━━━ QUOTED PASSAGE

Sure, no dispute with that. I am merely pointing out that recursion is far from an useless concept that has no use in embedded programming.

Quote from: bd139 on 06 Sep, 2017 18:21

Hell if you have a test case you can even make sure it doesn't shit the stack. LLVM at least has a half decent optimiser that can actually handle this well (unlike GCC which is a hairy testicle).

GCC had tail call optimization from before LLVM even existed. I am not going to claim to know which one performs better, but the feature is there since a long time.

Quote from: bd139 on 06 Sep, 2017 18:21

You C guys really need to go on a mental excursion and write some Haskell, Scheme or Erlang or something and come back having licked the toad of glory even if you never touch it again.

━━━━━━
━━━ SUPPLIED ENTRIES

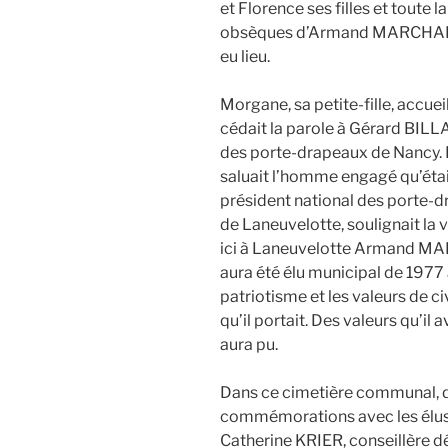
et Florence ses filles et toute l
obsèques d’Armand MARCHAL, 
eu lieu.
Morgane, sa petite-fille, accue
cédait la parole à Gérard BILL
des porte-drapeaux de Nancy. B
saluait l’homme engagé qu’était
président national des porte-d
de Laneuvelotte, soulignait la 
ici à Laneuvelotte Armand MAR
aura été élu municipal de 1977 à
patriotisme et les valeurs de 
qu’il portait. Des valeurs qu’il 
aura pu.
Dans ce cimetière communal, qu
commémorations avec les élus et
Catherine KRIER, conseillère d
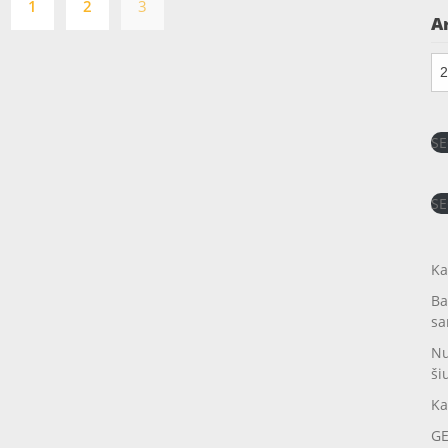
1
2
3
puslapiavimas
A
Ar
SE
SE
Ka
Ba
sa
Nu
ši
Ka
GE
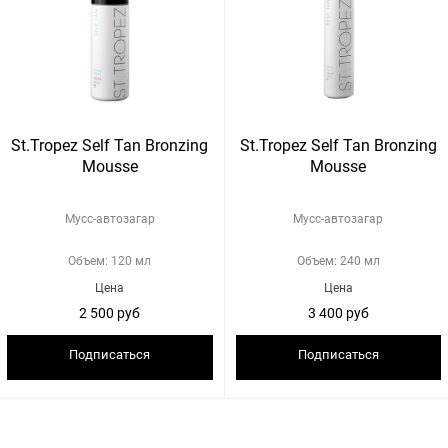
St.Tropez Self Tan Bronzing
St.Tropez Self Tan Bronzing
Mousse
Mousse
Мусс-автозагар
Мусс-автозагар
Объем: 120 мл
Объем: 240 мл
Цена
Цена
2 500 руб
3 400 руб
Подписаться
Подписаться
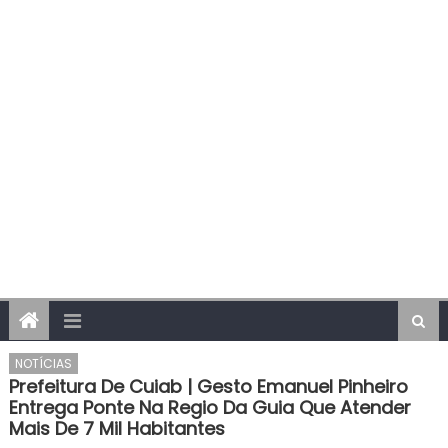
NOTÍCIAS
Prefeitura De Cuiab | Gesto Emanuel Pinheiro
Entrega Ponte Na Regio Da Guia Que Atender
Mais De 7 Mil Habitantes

━━━━━━

PROBLEMS AND TASKS:
A. According to the forum thread, which compiler had tail call optimization before LLVM even existed?
B. Extract every line of text read from the four rows of page images, keeping each line as it appears and leaving out the pictures.

EXERCISE RESPONSES:
A. GCC

B.
et Florence ses filles et toute l
obsèques d’Armand MARCHAL, 
eu lieu.
Morgane, sa petite-fille, accue
cédait la parole à Gérard BILL
des porte-drapeaux de Nancy. B
saluait l’homme engagé qu’était
président national des porte-d
de Laneuvelotte, soulignait la 
ici à Laneuvelotte Armand MAR
aura été élu municipal de 1977 à
patriotisme et les valeurs de 
qu’il portait. Des valeurs qu’il 
aura pu.
Dans ce cimetière communal, qu
commémorations avec les élus et
Catherine KRIER, conseillère d
1
2
3
puslapiavimas
A
Ar
SE
SE
Ka
Ba
sa
Nu
ši
Ka
GE
St.Tropez Self Tan Bronzing
St.Tropez Self Tan Bronzing
Mousse
Mousse
Мусс-автозагар
Мусс-автозагар
Объем: 120 мл
Объем: 240 мл
Цена
Цена
2 500 руб
3 400 руб
Подписаться
Подписаться
NOTÍCIAS
Prefeitura De Cuiab | Gesto Emanuel Pinheiro
Entrega Ponte Na Regio Da Guia Que Atender
Mais De 7 Mil Habitantes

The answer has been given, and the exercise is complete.